Inzwischen ist nicht mehr die Rede vom Hauptstandort in Bad Kissingen und der Außenstelle in Hammelburg. "Wir sprechen von zwei Standorten. Wir haben ein Budget und einen Stellenplan für beide Häuser, die dann aufgeteilt werden", erklärt Schneider. Auch wenn noch nicht klar ist, wie das NEZ am Klaushof aussehen wird, wann die Bauarbeiten beginnen und fertig sein werden und wann im Kellereischloss Platz frei wird - inhaltlich hat Schneider bereits ziemlich konkrete Vorstellungen, was jeweils in Bad Kissingen und was in Hammelburg geschehen soll. "Wir beschäftigen uns mit allen Dimensionen der Nachhaltigkeit: ökologisch, ökonomisch und sozial", sagt der NEZ-Leiter. Kernthema ist dabei immer das Verhältnis zwischen Mensch und Natur. "Wir sind von natürlichen Ressourcen abhängig. Die Frage ist nicht ob, sondern wie wir diese Ressourcen nutzen wollen", erklärt Schneider. Bei Nachhaltigkeit gehe es letztlich immer um diese Frage.

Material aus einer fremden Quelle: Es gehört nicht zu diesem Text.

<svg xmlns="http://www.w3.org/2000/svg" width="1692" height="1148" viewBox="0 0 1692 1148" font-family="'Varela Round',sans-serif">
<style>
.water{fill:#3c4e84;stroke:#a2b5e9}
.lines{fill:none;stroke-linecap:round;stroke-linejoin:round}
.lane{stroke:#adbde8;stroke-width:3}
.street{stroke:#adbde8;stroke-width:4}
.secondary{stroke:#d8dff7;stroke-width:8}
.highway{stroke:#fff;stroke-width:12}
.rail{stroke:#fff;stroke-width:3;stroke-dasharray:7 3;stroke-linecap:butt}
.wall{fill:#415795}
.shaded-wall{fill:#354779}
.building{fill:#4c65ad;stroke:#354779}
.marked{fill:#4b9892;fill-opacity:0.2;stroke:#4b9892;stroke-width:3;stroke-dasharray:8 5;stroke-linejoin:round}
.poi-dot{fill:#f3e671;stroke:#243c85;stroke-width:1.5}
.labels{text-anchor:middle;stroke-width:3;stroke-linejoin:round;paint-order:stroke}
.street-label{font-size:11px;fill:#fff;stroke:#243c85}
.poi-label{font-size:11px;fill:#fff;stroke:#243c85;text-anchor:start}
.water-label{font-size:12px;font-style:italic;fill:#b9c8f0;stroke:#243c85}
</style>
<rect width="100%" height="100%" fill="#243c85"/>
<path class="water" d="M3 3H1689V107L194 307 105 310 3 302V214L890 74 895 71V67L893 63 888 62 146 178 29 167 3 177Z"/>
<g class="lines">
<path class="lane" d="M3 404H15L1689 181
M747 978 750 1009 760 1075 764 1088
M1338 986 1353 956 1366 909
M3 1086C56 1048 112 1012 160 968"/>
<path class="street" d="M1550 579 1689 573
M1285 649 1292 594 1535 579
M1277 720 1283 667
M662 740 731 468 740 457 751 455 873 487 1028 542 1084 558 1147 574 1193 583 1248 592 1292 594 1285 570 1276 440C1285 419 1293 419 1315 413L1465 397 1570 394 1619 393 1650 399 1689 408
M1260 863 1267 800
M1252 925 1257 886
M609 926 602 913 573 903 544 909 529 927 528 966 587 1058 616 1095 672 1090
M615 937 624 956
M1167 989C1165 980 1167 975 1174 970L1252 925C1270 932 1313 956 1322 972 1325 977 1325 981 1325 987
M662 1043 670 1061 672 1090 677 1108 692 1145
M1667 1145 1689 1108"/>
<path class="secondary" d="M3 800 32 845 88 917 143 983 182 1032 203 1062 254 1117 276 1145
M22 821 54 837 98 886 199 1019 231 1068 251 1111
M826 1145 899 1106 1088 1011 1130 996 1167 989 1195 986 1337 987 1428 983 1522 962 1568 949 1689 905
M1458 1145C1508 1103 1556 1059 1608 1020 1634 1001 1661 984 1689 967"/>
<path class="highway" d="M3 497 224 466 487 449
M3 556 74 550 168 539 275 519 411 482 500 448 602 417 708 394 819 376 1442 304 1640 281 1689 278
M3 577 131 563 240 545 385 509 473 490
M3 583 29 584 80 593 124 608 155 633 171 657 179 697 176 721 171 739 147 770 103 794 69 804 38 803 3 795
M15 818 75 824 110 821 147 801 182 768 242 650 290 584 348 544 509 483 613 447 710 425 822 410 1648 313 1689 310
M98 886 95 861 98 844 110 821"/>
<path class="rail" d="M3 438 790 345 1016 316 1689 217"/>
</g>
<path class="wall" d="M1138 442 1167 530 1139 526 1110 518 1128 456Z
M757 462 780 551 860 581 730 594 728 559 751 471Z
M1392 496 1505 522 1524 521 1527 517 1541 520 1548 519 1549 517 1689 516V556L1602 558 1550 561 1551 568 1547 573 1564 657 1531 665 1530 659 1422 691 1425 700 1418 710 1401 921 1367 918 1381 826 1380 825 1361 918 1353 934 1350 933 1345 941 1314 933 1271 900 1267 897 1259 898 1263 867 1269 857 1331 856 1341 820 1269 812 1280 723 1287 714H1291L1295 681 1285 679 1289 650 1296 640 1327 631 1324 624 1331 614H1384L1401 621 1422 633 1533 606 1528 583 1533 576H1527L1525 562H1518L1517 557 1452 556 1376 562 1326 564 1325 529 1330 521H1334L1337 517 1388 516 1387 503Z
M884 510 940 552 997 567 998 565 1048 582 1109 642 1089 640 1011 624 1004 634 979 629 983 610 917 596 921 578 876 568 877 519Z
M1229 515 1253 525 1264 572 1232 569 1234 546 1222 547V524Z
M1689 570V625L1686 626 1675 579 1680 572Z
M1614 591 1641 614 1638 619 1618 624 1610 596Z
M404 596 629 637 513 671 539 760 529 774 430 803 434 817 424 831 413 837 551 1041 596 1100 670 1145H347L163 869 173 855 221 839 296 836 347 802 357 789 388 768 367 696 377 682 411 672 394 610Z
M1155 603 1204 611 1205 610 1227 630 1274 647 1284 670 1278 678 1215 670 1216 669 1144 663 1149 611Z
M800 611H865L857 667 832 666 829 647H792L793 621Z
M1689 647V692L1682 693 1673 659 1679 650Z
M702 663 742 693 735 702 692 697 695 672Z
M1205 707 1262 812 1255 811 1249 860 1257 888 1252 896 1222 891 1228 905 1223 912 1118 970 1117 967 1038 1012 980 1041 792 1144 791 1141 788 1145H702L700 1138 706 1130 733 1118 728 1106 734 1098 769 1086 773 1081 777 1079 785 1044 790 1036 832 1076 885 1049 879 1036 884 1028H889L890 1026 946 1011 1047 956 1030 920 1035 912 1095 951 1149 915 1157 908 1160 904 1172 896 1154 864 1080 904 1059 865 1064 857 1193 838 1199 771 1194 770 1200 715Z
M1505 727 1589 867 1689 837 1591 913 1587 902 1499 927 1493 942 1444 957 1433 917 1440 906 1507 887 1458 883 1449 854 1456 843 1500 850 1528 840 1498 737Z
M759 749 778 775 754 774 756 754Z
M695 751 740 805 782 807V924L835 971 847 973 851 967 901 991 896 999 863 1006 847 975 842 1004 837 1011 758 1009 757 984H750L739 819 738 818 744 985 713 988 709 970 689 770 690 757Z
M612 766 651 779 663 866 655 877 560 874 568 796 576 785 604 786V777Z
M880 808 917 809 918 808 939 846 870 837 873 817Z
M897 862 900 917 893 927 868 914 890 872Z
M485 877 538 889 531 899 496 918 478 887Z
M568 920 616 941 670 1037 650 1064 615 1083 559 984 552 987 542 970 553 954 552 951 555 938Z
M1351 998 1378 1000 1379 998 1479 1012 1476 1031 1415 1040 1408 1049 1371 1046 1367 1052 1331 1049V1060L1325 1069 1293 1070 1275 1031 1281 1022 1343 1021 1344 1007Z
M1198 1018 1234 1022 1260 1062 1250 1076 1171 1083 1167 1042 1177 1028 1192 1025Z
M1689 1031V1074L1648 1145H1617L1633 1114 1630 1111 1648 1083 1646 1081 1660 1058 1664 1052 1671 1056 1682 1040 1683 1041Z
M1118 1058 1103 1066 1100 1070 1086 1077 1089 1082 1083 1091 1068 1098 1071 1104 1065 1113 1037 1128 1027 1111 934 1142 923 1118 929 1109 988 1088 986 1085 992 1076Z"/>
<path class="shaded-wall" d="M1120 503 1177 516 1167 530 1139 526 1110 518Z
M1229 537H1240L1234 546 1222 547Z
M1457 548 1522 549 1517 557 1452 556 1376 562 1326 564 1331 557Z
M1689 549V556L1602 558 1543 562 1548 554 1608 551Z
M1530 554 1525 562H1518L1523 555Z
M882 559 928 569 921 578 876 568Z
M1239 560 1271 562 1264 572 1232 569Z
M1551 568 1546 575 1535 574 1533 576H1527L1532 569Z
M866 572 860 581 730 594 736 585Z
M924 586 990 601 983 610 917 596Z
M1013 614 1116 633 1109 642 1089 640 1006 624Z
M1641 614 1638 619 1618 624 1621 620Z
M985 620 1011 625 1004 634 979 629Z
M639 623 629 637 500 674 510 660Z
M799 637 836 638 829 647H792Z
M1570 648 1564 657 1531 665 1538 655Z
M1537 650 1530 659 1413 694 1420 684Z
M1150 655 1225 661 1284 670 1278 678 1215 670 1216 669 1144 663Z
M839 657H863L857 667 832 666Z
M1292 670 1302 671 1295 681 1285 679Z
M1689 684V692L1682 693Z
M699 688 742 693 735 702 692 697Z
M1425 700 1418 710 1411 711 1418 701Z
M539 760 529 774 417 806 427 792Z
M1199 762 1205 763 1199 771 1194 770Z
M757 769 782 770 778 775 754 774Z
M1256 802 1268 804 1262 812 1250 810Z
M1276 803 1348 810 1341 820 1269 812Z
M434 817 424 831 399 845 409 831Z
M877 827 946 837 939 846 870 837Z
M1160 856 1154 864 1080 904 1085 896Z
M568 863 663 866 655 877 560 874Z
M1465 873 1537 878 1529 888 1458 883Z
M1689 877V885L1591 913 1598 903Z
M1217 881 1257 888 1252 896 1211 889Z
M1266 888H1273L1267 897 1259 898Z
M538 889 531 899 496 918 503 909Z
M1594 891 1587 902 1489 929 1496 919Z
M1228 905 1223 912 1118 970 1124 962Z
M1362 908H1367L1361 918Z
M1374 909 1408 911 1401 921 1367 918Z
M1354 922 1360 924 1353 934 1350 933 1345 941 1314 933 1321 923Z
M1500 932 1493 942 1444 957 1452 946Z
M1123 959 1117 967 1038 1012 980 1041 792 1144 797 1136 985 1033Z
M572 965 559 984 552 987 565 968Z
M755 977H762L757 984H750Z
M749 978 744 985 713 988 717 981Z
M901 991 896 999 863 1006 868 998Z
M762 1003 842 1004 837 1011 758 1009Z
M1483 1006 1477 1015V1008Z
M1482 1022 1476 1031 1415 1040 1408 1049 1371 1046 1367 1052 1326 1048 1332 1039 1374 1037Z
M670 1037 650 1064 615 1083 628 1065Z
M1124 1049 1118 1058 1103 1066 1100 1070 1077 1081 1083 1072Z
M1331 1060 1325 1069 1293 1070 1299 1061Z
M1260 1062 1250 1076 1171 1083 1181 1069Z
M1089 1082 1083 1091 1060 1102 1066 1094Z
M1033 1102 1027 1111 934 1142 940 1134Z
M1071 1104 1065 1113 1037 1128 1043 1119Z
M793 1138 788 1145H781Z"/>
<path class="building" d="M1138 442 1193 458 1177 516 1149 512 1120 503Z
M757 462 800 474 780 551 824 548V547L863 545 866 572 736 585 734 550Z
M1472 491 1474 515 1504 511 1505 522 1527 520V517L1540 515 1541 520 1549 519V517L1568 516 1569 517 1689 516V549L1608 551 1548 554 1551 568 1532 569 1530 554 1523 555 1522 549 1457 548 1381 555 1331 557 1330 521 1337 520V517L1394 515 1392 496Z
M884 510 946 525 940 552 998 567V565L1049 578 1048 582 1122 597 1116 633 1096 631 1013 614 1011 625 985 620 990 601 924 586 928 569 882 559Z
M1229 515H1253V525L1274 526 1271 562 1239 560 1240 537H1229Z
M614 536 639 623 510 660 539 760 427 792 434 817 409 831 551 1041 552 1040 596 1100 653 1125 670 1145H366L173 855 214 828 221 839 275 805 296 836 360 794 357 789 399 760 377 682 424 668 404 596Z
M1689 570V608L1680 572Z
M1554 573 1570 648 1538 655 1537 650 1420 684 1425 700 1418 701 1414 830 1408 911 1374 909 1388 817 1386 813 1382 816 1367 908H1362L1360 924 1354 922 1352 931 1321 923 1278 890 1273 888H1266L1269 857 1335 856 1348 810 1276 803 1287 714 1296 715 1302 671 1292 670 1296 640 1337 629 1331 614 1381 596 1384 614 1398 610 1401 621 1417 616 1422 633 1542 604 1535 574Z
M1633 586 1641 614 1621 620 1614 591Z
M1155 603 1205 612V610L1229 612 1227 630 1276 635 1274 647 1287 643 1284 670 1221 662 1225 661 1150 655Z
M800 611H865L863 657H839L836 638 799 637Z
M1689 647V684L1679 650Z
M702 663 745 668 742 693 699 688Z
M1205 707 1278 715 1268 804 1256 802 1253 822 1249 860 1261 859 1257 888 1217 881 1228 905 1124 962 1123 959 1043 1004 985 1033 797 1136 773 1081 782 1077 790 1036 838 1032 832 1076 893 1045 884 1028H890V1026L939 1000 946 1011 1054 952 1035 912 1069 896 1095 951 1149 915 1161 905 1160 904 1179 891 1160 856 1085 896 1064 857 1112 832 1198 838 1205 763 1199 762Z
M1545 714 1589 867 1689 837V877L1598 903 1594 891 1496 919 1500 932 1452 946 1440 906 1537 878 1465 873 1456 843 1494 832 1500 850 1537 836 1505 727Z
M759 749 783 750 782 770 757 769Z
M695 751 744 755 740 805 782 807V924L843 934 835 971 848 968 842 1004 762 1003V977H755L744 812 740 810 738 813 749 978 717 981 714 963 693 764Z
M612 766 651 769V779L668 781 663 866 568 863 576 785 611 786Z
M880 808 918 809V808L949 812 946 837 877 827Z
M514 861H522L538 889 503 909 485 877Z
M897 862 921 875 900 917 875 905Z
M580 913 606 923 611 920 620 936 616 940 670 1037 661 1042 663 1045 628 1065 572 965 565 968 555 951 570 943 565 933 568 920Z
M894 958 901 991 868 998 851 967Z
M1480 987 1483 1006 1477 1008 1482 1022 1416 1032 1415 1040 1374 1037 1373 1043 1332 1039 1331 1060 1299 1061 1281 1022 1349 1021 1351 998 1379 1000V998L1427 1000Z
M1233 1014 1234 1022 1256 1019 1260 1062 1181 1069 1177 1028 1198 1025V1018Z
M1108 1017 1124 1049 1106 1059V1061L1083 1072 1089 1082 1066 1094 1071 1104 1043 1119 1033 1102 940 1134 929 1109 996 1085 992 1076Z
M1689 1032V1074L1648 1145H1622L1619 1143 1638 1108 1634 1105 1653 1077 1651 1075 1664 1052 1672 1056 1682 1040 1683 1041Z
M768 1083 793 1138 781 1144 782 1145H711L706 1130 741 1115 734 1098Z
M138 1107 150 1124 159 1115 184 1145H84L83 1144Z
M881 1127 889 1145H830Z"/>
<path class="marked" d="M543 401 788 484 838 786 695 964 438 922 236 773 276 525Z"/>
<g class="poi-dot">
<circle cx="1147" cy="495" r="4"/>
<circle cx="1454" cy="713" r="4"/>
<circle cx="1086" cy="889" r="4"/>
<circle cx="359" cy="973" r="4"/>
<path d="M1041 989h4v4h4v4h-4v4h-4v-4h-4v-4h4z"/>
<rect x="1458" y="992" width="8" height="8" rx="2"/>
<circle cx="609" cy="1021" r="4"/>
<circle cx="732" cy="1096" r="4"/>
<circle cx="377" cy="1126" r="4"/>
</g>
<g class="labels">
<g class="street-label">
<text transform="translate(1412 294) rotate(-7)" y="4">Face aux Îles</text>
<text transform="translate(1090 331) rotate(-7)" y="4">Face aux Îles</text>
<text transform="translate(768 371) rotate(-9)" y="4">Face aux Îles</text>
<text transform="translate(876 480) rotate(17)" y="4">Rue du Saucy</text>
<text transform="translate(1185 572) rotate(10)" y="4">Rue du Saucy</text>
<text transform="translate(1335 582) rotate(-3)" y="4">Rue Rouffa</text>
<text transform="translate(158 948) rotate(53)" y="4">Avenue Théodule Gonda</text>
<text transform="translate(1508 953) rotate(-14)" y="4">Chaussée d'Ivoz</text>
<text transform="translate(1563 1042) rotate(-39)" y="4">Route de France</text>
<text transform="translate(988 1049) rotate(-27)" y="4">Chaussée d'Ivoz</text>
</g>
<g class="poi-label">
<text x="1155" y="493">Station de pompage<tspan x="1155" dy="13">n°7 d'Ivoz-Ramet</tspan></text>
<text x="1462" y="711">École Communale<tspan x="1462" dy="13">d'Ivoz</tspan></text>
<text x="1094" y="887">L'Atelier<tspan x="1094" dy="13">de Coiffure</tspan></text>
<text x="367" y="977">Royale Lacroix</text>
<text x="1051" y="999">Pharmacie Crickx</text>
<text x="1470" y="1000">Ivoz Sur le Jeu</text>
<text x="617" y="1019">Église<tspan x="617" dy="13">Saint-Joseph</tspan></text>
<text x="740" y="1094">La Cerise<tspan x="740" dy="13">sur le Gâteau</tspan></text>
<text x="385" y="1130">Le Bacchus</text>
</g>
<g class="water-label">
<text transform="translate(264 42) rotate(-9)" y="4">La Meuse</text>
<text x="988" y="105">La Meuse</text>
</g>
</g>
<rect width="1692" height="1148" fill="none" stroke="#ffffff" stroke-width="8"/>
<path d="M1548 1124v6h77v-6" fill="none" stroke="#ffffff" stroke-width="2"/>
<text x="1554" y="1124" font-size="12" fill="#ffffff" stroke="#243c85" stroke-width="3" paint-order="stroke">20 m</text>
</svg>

Am Kissinger Wildpark steht die ökologische Dimension im Vordergrund. Da geht es um alles, was mit Natur, Wald und den Tieren in der Rhön zu tun hat. "Da gibt es eine gute Infrastruktur, an die wir andocken können", meint er. Das NEZ wird sich dabei nicht nur auf den Wildpark beschränken, sondern will auch den Klauswald nutzen - immerhin befinden sich dort unter anderem Kernzonen des Biosphärenreservates , wo Urwald erlebbar wird. Schneider: "Hauptzielgruppe am Klaushof sind Familien mit Kindern . Und es soll viel mit Schulklassen gearbeitet werden."
Konsumkritische Stadtführungen und ökologischer Fußabdruck
In Hammelburg greift das NEZ die Lage in der Stadt auf und widmet sich den sozialen und wirtschaftlichen Aspekten eines nachhaltigen Lebens - da geht es etwa um nachhaltigen Konsum oder um den ökologischen Fußabdruck, den der Mensch mit seiner Lebensweise verursacht. Zielgruppe sind vor allem Jugendliche und junge Erwachsene. Es ist angedacht, dass Jugendliche das NEZ im Kellereischloss mitplanen. "Wir wollen Workshops mit Jugendlichen machen, wie die Ausstellung aussehen soll", erklärt der promovierte Pädagoge. Wobei er den Begriff Ausstellung gar nicht so passend findet. Das NEZ solle keine klassische Ausstellung zeigen, sondern etwas "dynamisches und etwas das sich entwickelt."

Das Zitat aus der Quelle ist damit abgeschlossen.